For an average sailing speed of 125 nm/day, arch L = 2083,5 km, and the radius of the planet is R = 3557,36 km.
For an average sailing speed of 100 nm/day, arch L = 1666,8 km, and the radius of the planet is R = 2845,89 km.
For an average sailing speed of a ship from the 14th-16th century, around 4 knots, which is 7.4 km/h, daily 177,6 km/day, arch L = 1598,4 km, and the radius of the planet is R = 2729,1 km.
 

It keeps getting smaller. Now, Tress rowed for 1 hour and the ship disappeared behind the horizon. Assuming viewer height of 1 m (she is sitting) and the ship's height of 20 m, taking into account refraction, and a faster than average rowing speed of 13 km/h (average is around 5.6–7.4 km/h, for 7 km/h planet's radius would have to be ~700 km to make that ship disappear, that's a no-no, Tress knows how to row fast), Lumar have to be ~2400 km in radius, for the ship to fully drop beyond the horizon. That is almost the size of Mercury, which has a radius of 2439,7 km. That's small and Mercury doesn't have an atmosphere but it's possible for Mercury to have it - Saturn's moon Titan is ~5x less dense than Mercury and holds mostly a nitrogen atmosphere with surface pressure of around 60% higher than Earth's, so Mercury could easily hold Earth's atmosphere.
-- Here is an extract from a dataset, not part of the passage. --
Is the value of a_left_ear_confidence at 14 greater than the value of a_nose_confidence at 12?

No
That's at least checking out.

Now doing the same calculation as before, I will assume Lumar is a Mercury-like planet, the same radius, density etc, arch L = 1428,9 km, which gives Crow's Song average sailing speed of around 158,77 km/day (85,77 nm - why do people have to keep using so many different, weird units for every, single thing???), very close to an average sailing speed of 4 knots (precisely 3.57 knots), and that gives us a hidden height of 335,16 km, which, using angular size of 60 degrees to determinate the true diameter of the moon, means that Lumar's moons has around 171,67 km in diameter, and are 163,49 km away from Lumar's surface. And perspective works almost similar to Earth's radius size, as close to the edge of the sea of spores, its moon would only be around 7 degrees in angular size, and that's the same value for Earth's calculations. Lumar's moons would still have to drastically visually change in angular size to make up for that very close distance to the planet.
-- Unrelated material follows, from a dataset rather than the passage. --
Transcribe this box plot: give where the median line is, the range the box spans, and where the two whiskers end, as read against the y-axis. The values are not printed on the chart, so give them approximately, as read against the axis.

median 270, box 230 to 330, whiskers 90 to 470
And because of that, Lumar's moons can be theoretically almost as big as 330 km, which would take 60 degrees of the sky around 300 km away from it, but right at the Lunagree, the moon would cover literally the entire sky, and that's way too big, and way too dark. For "some" fragment of the sky to be something else than a moon, it would have to be at most ~250 km in diameter, which would left like 3 degrees of normal sky visible from Lunagree. As you can see, there isn't much room to change moons diameter to make them look sensible. 

But there is a bigger (or rather smaller) elephant in the room. You see, that diameter is so small, that it means Lumar's moons can't be gravitationally spherical. The smallest spherical body in a Solar System is Mimas (I think), the moon of Saturn, with a diameter of almost 400 km. And 400 km is a lower limit for icy bodies to become spherical, for rocky it's around 600 km. So those moons are now too small to be round (which is still the smallest of all problems).

Roche limit for those moons - for density of Earth's moon - 3612,91 km, for density of Mimas - 5156,8 km, for density of Jupiter's moon Amalthea of 0,857 g/cm3 (which has similar diameter of 170 km but isn't spherical) - 5687,91 km, or have almost the same density of 36086 g/cm3 to make it work with new numbers. So yeah. This is still a bigger problem.

But Mercury-sized Lumar with moons with a diameter of 170 km is as impossible as Earth-sized Lumar with moons having 450 km in diameter. Moons are already impossible, so them being spherical changes nothing. Lumar is a truly magical world.

 

17 hours ago, AquaRegia said:

I hope you enjoyed it.  That was an awful lot of work to prove what we already knew: these moons are simply impossible for a variety of reasons, and the only way they can exist is "magic".

Oh, I'm still having fun  Knowing moons are impossible wasn't enough for me, I wanted numbers to see how much are they impossible! Now I have so many of them, and I'm satisfied.